Re: Restaurant availability from database

Posted by Chris Hostetter <ho...@fucit.org>.

: I've created a custom ValueSourceParser and ValueSource that retrieve the
: availability information from a MySQL database. An example query is as
: follows.
: 
: http://localhost:8983/solr/collection1/select?q=restaurant_id:*&fl=*,available:availability(2013-05-23,
: 2, 1700, 2359)
: 
: This results in a psuedo (boolean) field "available" per document result and
: this works as expected. But my problem is that I also need the total number
: of available restaurants.

1) "restaurant_id:*" is not doing what you think it is doing, use "*:*" or 
add an "is_restaurant" boolean field and query on that instead and you 
will probably discover that your queries for all are docs (or all 
restaurants) get much much faster.

2) if you've already built a custom ValueSourceParser that you're really 
happy with, and you just want to filter your Solr results based on the 
output of that custom ValueSource, you can do so by leveraging the frange 
QParser.  If your custom value source returns a boolean, then you just 
have to me a bit tricky with the function range you ask for...

 fq={!frange cache=false cost=1000 l=1}if(availability(2013-05-23,2,1700,2359),5,0)

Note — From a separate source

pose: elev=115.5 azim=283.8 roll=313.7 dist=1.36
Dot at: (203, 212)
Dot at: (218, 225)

A few things to note in this example:

a) i'm using the if() function to map true to "5" (arbitray) and false to 
"0" (also arbitrary) and then filtering to only match documents whose 
value is "1" (arbitrary) or higher ... you can pick any values you want

b) unlike using your custom value source in the "fl" when used in an fq, 
your ValueSouce function will be called for a *lot* of documents -- so you 
probably ant to batch request the availability when the ValueSourceParser 
is called, for fast lookup on each individual document.

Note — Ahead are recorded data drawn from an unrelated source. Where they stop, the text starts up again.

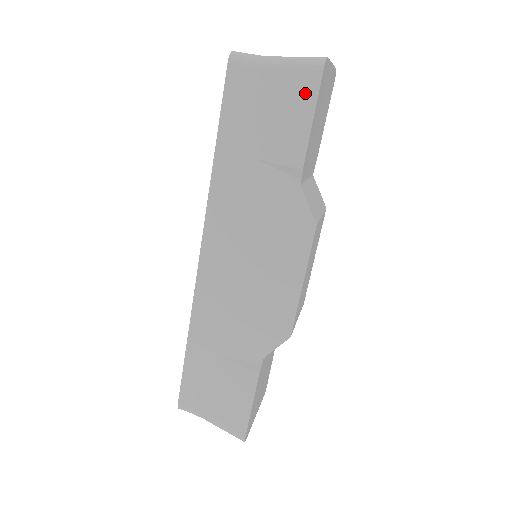
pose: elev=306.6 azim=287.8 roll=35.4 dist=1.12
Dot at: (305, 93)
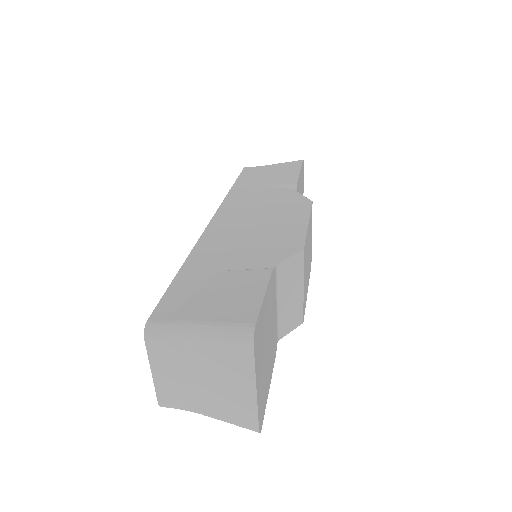
Dot at: (294, 166)
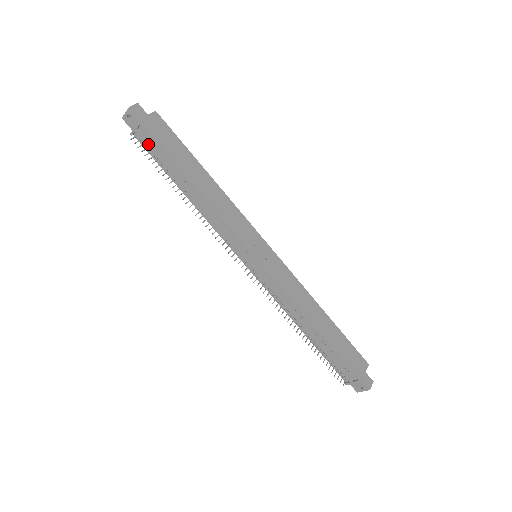
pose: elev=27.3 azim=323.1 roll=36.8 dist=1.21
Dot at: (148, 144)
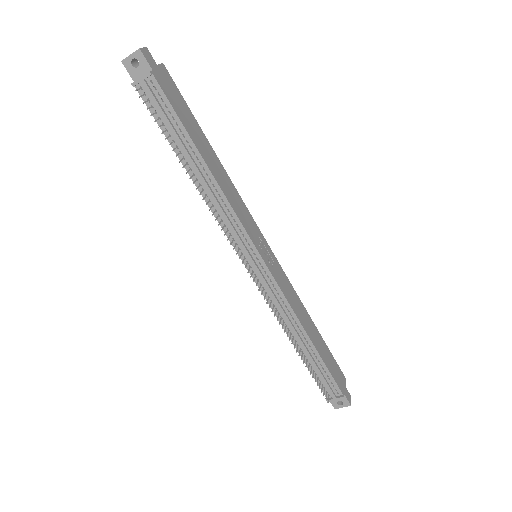
Dot at: (156, 101)
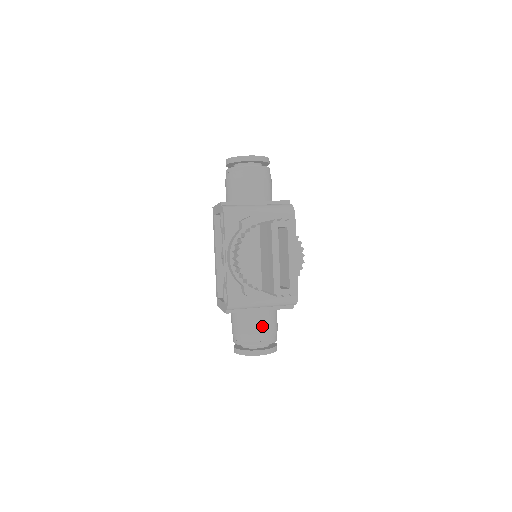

c) i've specified cache=false and a high cost param on the frange to 
ensure that the custom ValueSource is only ever asked about the 
availability of documents that already match our main query and any other 
filter queries.

3) if you don't want to filter or otherwise modify the result set by the 
results of your custom ValueSource, you just need the count of available 
documents matching your main query (independent of the numFound count of 
docs matching your main query), you can use the same technique in a 
"facet.query".


-Hoss